High-throughput sequencing has been used to generate numerous gene candidates for biocatalysts; thereafter, their enzymatic activities have been characterized, with a substantial proportion of putative GHs having predicted enzyme activities
. However, most sequence-based metagenomic studies have limitations for downstream cloning and expression of genes, since the coverage is not enough to assemble full-length ORFs, due to the high microbial complexity of most environmental samples
. We therefore constructed a fosmid library, in which each clone contained an insert of ~40 kb of genomic sequence, long enough to reveal the cluster of genes in a genome, thereby improving characterization of the cecal microbiome. In this study, 2 fosmid inserts representing a total of 60 ORFs were identified as genomic fragments of Firmicutes, the most abundant and diverse phylum among the mammalian indigenous microbial communities
. These 2 inserts contained large gene clusters associated with plant polysaccharide utilization, including transcriptional regulators, glycoside hydrolases, sugar transporters, and downstream genes.
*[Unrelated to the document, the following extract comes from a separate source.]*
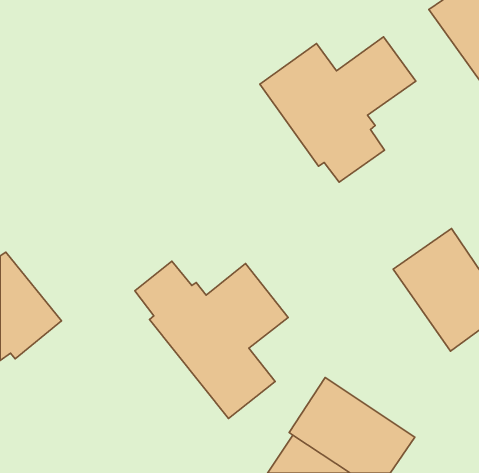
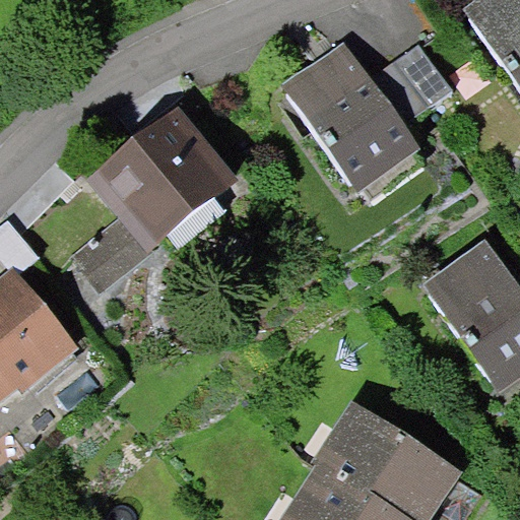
building: none -> [74,117,225,283]
building: [135,261,288,418] -> none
The genomic arrangement of these 2 fragments verified that genes of associated metabolic pathways typically clustered together
. In prokaryotes, functionally related genes tend to form operons; conservation of neighboring genes suggested co-regulation and co-expression
. Based on sequence comparison, our results confirmed co-occurrence of Bgl3D and Bgl3E in several bacterial genomes, consistent with a functional interaction between this pair of GH3 enzymes.